Man met strafblad geliquideerd
Hoe hard kunnen woorden zijn? Die vraag hield mij afgelopen week bezig. Dit was naar aanleiding van een gesprek dat ik had met een advocaat. We hebben wel vaker contact met elkaar en spraken over een liquidatie die alweer een tijd geleden had plaatsgevonden. De advocaat vertelde dat de familie van de geliquideerde man zo verdrietig was. Een journalist had een stuk geschreven waar van alles op viel aan te merken, maar het was toch vooral de kop geweest. Die bestond uit drie elementen: Crimineel, doodgeschoten of geliquideerd en de plek waar het was gebeurd, in dit geval ergens in Amsterdam. Ik zei tegen de advocaat dat ik niet zag waar de pijn zou kunnen zitten. De man was doodgeschoten, het was duidelijk dat het op die plek was gebeurd en dat hij een crimineel was, dat stond toch vast?
Toch bleek het te gaan om dat woord ‘crimineel’. Want wat is een crimineel nu eigenlijk? Is iemand die met belastingaangiftes sjoemelt een crimineel? Is een puber die op straat iets uithaalt een crimineel?
Ik denk dat iemand die de belastingen moedwillig tilt wel crimineel bezig is, je moet je aangifte tenslotte naar waarheid invullen, daar teken je ook voor. De puber is een ander verhaal omdat die in een leeftijd zit dat je de grenzen opzoekt. Bij een puber hoort een bepaalde vorm van rebellie en afzetten tegen de maatschappij. De geliquideerde man zat al in de tweede helft van zijn twintiger jaren. Dan ben je volwassen. Bovendien had deze man een strafblad. De advocaat stelde voor om hem “man met strafblad” te noemen.
Het ging de advocaat erom dat de familie zo aangedaan is door dat woord crimineel. Voor hen was hij geen crimineel, maar gewoon hun broer, hun zoon, of misschien zelfs wel een liefhebbende man of vader. Bovendien werd over hem geschreven dat hij er juist uit wilde stappen, uit dat criminele wereldje, uit die onderwereld…
Ik zag in eerste instantie allerlei praktische bezwaren: de koppen zouden erg lang worden als je het woord “crimineel” gaat veranderen in “man met strafblad”, maar dit semantische vraagstuk zette me wel aan het denken. Ik kan me namelijk heel goed voorstellen dat het hard aankomt bij de achtergebleven familie als je dit zo leest. Je bent net een familielid verloren en dan lees je overal dat het een crimineel is/zou zijn.
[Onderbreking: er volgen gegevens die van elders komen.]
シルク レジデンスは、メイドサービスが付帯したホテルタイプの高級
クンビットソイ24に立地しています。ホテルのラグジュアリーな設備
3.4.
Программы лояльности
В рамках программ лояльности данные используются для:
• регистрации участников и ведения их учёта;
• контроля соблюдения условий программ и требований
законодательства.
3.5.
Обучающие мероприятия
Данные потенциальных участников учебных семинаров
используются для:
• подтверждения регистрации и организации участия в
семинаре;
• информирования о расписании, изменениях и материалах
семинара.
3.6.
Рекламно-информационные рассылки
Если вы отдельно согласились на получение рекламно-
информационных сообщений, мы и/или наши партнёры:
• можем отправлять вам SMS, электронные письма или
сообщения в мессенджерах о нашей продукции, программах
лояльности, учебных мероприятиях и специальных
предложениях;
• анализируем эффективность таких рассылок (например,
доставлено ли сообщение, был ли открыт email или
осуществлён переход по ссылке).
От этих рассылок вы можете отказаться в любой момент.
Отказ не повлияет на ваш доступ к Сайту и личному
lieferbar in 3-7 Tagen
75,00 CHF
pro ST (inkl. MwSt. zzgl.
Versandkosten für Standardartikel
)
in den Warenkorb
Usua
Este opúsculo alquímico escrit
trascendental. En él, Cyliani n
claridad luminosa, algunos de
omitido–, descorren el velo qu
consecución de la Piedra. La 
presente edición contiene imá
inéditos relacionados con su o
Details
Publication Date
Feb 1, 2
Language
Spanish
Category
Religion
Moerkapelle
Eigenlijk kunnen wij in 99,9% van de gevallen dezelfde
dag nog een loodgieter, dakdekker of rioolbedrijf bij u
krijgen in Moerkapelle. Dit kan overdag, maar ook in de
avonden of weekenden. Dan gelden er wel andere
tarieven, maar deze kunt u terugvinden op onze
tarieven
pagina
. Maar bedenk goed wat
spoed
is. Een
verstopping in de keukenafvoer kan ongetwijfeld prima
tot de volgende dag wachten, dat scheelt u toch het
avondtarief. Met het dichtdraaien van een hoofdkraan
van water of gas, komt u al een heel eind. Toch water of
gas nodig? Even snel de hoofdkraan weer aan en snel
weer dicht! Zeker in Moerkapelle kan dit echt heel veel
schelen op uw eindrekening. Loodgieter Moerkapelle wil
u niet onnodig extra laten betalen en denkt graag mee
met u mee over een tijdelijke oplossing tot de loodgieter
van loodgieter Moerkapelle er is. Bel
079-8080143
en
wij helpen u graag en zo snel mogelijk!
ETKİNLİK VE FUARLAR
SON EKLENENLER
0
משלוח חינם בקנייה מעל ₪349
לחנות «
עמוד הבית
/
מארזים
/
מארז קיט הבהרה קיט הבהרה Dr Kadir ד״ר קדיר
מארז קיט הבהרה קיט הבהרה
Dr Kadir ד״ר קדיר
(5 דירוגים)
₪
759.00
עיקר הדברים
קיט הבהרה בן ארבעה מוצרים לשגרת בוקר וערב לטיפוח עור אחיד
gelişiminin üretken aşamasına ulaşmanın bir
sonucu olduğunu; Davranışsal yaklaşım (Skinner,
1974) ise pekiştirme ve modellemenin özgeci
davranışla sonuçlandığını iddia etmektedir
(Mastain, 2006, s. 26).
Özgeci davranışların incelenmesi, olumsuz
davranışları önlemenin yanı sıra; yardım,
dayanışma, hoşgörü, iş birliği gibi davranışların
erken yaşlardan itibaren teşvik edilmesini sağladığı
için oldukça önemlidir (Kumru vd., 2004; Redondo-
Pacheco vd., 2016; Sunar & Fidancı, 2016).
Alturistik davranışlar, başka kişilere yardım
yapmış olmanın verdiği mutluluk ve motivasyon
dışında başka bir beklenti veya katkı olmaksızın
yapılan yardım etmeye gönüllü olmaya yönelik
Toch denk ik dat het niet anders kan. Omwille van de duidelijkheid is een journalist genoodzaakt de woorden te gebruiken die het dichtst liggen bij wat iemand is. Als je zegt “Man met strafblad doodgeschoten in Utrecht” lijkt het net of ie met zijn strafblad in zijn hand is geliquideerd, alsof dat de reden is. Het zou de berichtgeving onduidelijker maken en dat is ook niet de bedoeling. Journalistiek bedrijven is in veel gevallen ook algemeniseren, hoe pijnlijk dat soms ook is.